### Assignment 1
Which lines of the entries contain the string "values"? Copy each of those lines.

### Study text
Do an hour in the morning and 45 minutes pwo.

Add 5 gr BCAAs right after training, then do your cardio.

Directly after cardio... ingest your GDA (metformin or whatever you're using), and have your pwo meal.

Simple.

-CNS

----------


## Narkissos

btw: I think it's beyond time that you post your diet and training exactly as they currently are.

You're running on borrowed time right now.

----------


## FireGuy

> Thanks fireguy, i'll be sure to practice on those.. I thought i was allowed to have my arms like that for side tricep, i didnt think you HAD to put them how you said


You dont HAVE to do it that way. But it is the proper way to do. Would hate to see you being the only guy in the line-up doing a modified side tricep.

----------


## CMPD213

> btw: I think it's beyond time that you post your diet and training exactly as they currently are.
> 
> You're running on borrowed time right now.


Alright, i feel ya. Thanks alot man, i'm taking a lot of BCAA and Glutamine because i'm so worried about losing too much muscle and stuff. I'll probably be taking weekly photos now

----------


## CMPD213

> You dont HAVE to do it that way. But it is the proper way to do. Would hate to see you being the only guy in the line-up doing a modified side tricep.


That makes sense, i just felt that i could show my tricep better with how i did it this time around. But you are definately right, i want to stick out BUT not because i'm posing different than everyone else

----------


## NewMuscle83

I was following your progress. Any updates?

----------


## CMPD213

I ended up placing 3rd out of 7.. Better than the lower half, right?... I feel i lost the show in the last 2 weeks, i took some advice from some people on carb depleting and i lost 15 pounds in a week, lost all my energy, it was definately a lesson learnt though. It was an awesome experience though and i definately recommend if you haven't to compete atleast once, such a thrill

----------


## FireGuy

Be sure and post up some pics from the show when you get a chance. I know we already talked PM but nothing wrong with a 3rd your first time out.

----------


## CMPD213

I definately will when i get the pictures, a guy from the gym was at prejudging taking pictures of everyone and he saved all the pictures to a Cd, so it's making it's way around to all the competitors, should have it this week... Appreciate the support from everyone, now hopefully i'll put on some solid mass this offseason so i can come back with an impressive package next year

----------

### Provided information
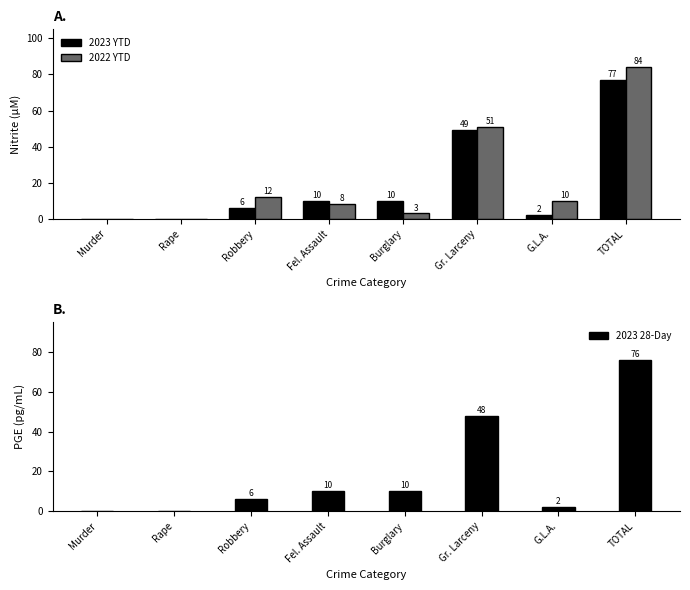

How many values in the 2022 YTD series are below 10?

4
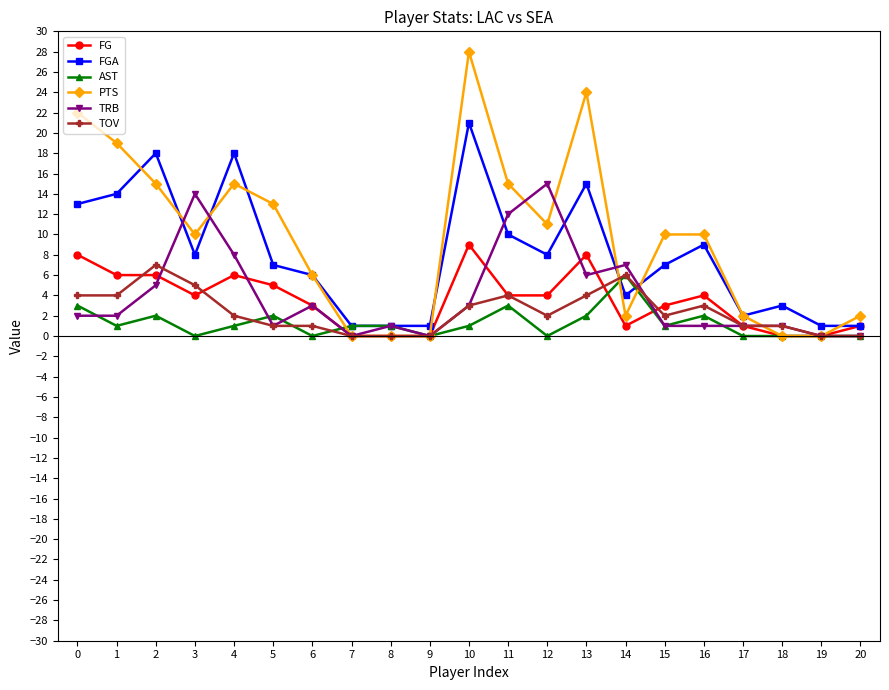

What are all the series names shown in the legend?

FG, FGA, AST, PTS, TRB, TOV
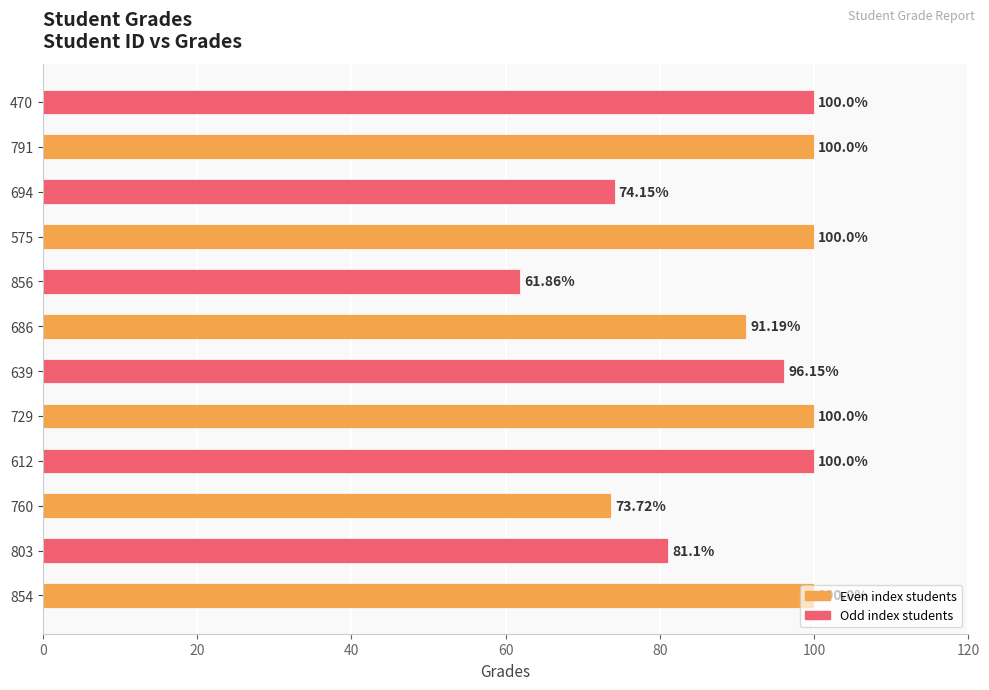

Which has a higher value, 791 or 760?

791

---

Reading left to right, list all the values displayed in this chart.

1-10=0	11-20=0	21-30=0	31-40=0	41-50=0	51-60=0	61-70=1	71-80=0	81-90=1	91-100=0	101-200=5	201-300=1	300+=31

### Assignment 2
Which distinct usernames appear as post headings in the forum thread? List each one once.

### Reply 1
How many values in the 2022 YTD series are below 10?
Reading left to right, list all the values displayed in this chart.

### Reply 2
Narkissos, FireGuy, CMPD213, NewMuscle83